La mujer muerta



Surgiendo entre la leve niebla de la mañana, se adivina el perfil de la sierra, esa sierra que siempre formó parte del horizonte cotidiano de mi infancia, y que después, cuando he estado lejos, he echado de menos tanto como el Acueducto, la Calle Real o la Plaza Mayor.
Reconozco que esa figura de mujer yacente siempre ha ejercido sobre mí una gran fascinación, a la que contribuía la hermosa leyenda que mi padre me contaba sobre aquella joven que murió de amor cuando su enamorado partió a la guerra, se olvidó de su amada y no volvió nunca. La línea maternal de su vientre puede hacernos pensar que el olvidadizo guerrero, abandonó algo más que a su novia. Después he conocido otras historias donde se mezclaba la violencia y las rivalidades entre dos hermanos por la jefatura de una tribu, o una madre que intentaba mediar entre dos hermanos que se odiaban. Pero desde luego ninguna tenía la magia y el romanticismo de la que mi padre me narraba de niña.

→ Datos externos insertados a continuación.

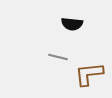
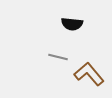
brown L-shape: rotated 56 degrees clockwise
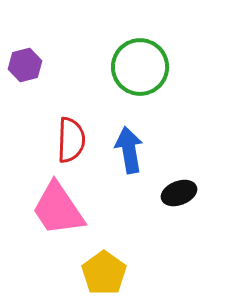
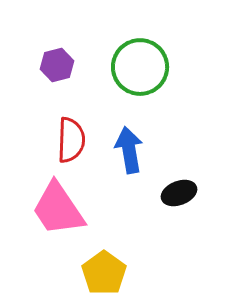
purple hexagon: moved 32 px right
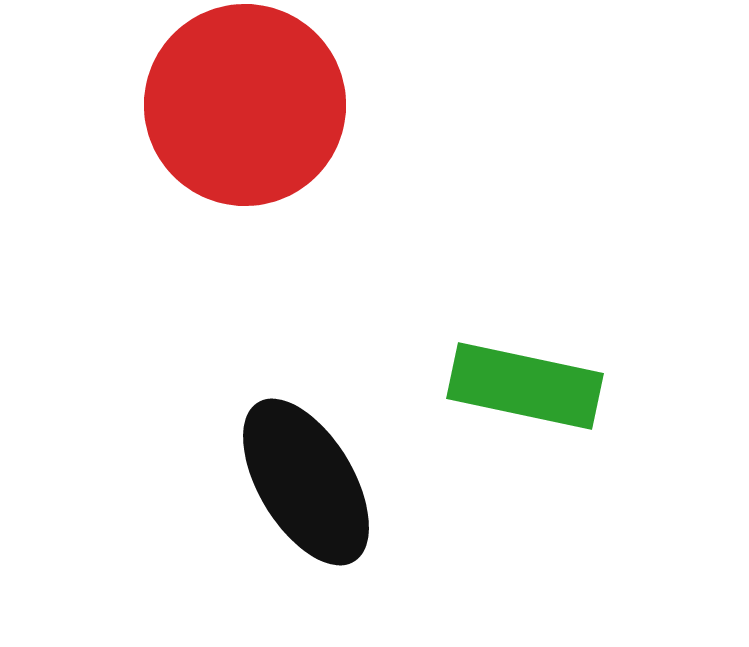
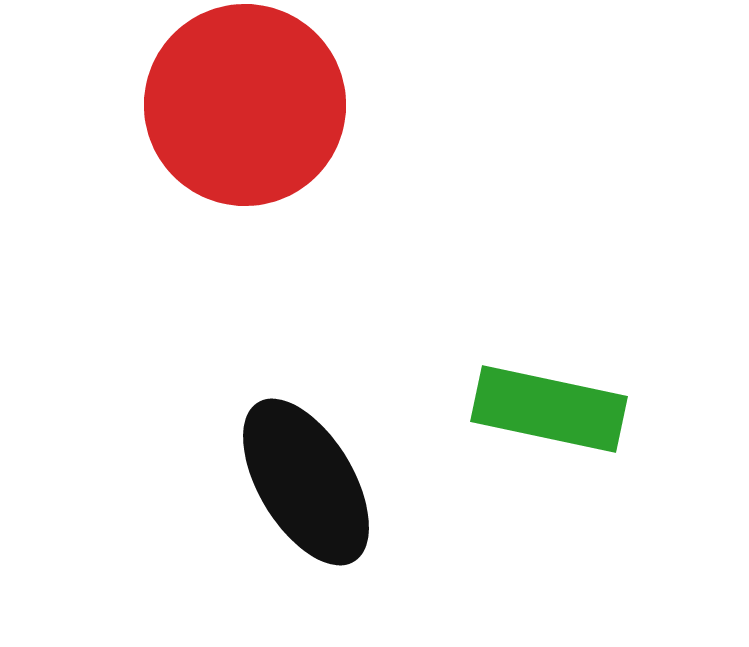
green rectangle: moved 24 px right, 23 px down
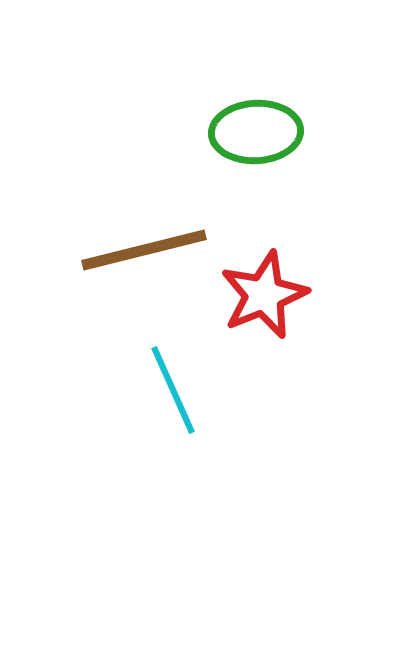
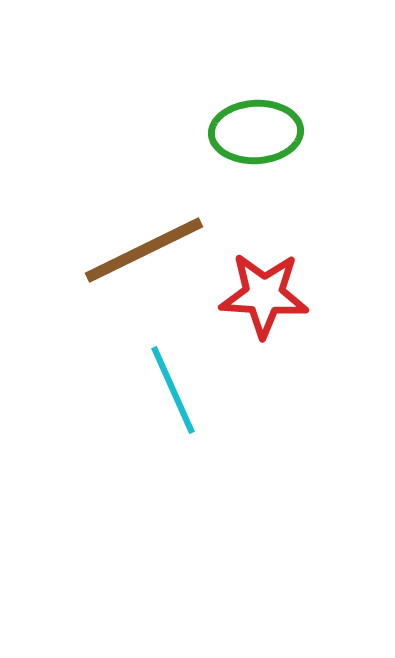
brown line: rotated 12 degrees counterclockwise
red star: rotated 26 degrees clockwise
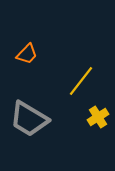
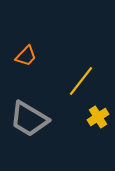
orange trapezoid: moved 1 px left, 2 px down
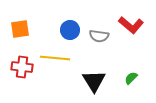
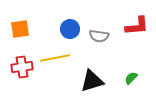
red L-shape: moved 6 px right, 1 px down; rotated 45 degrees counterclockwise
blue circle: moved 1 px up
yellow line: rotated 16 degrees counterclockwise
red cross: rotated 15 degrees counterclockwise
black triangle: moved 2 px left; rotated 45 degrees clockwise
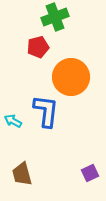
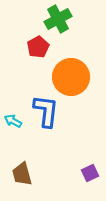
green cross: moved 3 px right, 2 px down; rotated 8 degrees counterclockwise
red pentagon: rotated 15 degrees counterclockwise
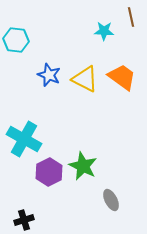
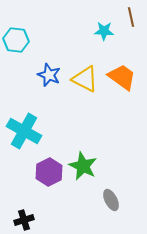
cyan cross: moved 8 px up
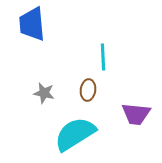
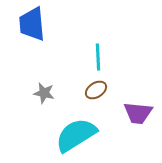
cyan line: moved 5 px left
brown ellipse: moved 8 px right; rotated 50 degrees clockwise
purple trapezoid: moved 2 px right, 1 px up
cyan semicircle: moved 1 px right, 1 px down
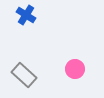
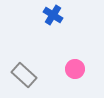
blue cross: moved 27 px right
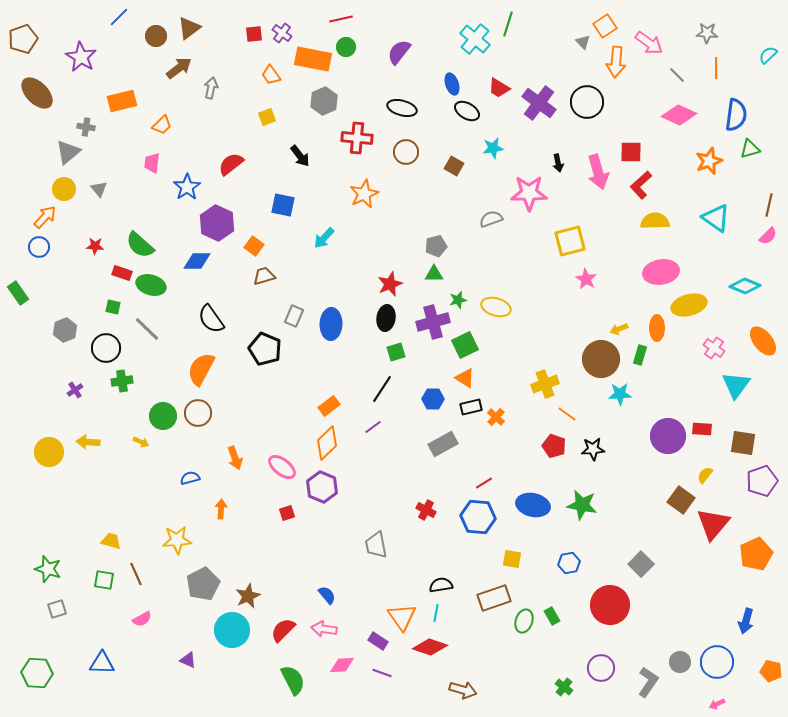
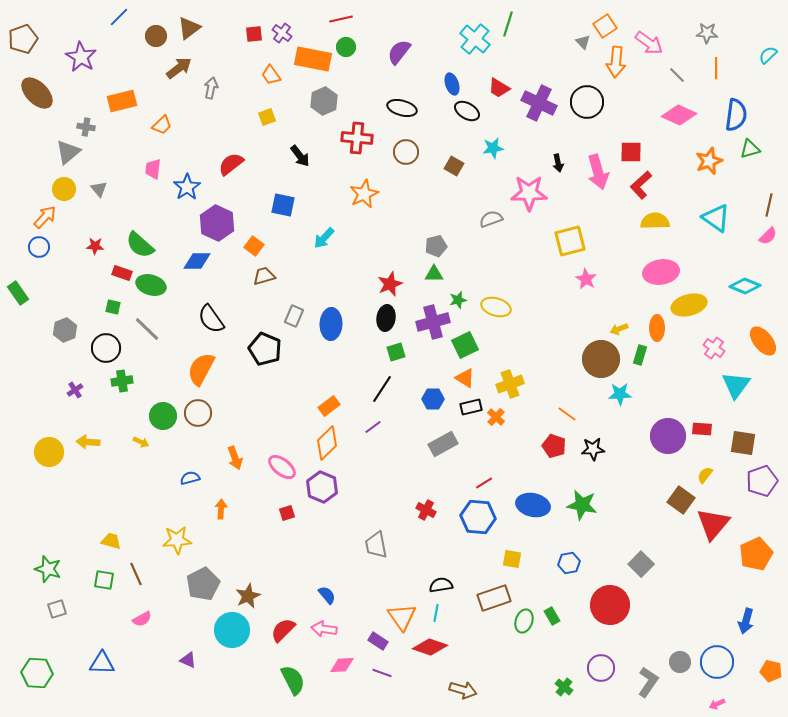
purple cross at (539, 103): rotated 12 degrees counterclockwise
pink trapezoid at (152, 163): moved 1 px right, 6 px down
yellow cross at (545, 384): moved 35 px left
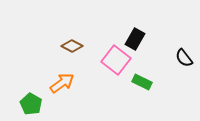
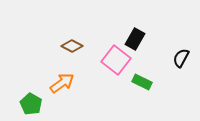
black semicircle: moved 3 px left; rotated 66 degrees clockwise
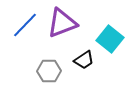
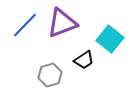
gray hexagon: moved 1 px right, 4 px down; rotated 15 degrees counterclockwise
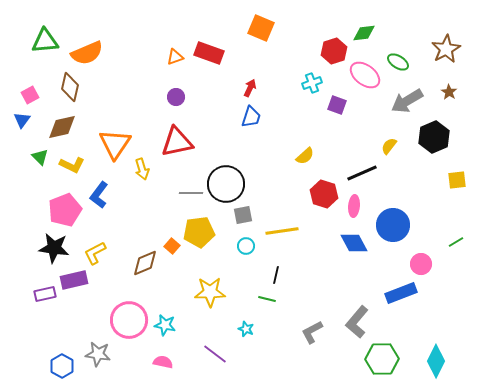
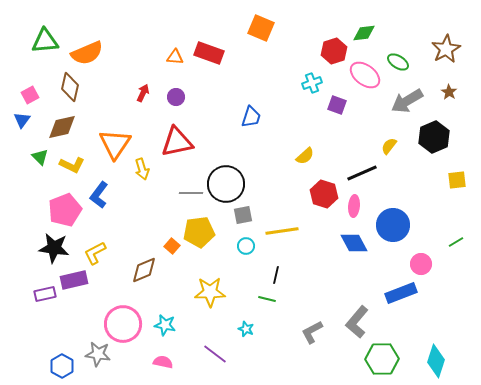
orange triangle at (175, 57): rotated 24 degrees clockwise
red arrow at (250, 88): moved 107 px left, 5 px down
brown diamond at (145, 263): moved 1 px left, 7 px down
pink circle at (129, 320): moved 6 px left, 4 px down
cyan diamond at (436, 361): rotated 8 degrees counterclockwise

Me quedo con esa.
El tiempo ha transcurrido sobre todo, personas y paisajes, sin embargo cuando miro la Mujer Muerta siempre me da la imagen de lo permanente, de lo eterno, de esas cosas que están ahí de siempre, y que seguirán estando cuando yo solo sea un recuerdo, y me gusta mirarla como algo familiar y querido.
Las ramas florecidas del humilde arbolillo que, por la magia de la primavera se ha convertido en una pequeña joya, la sirven de marco, y sus nevadas cimas nos envían un airecillo fresco y limpio en estas mañanas del mes de Marzo.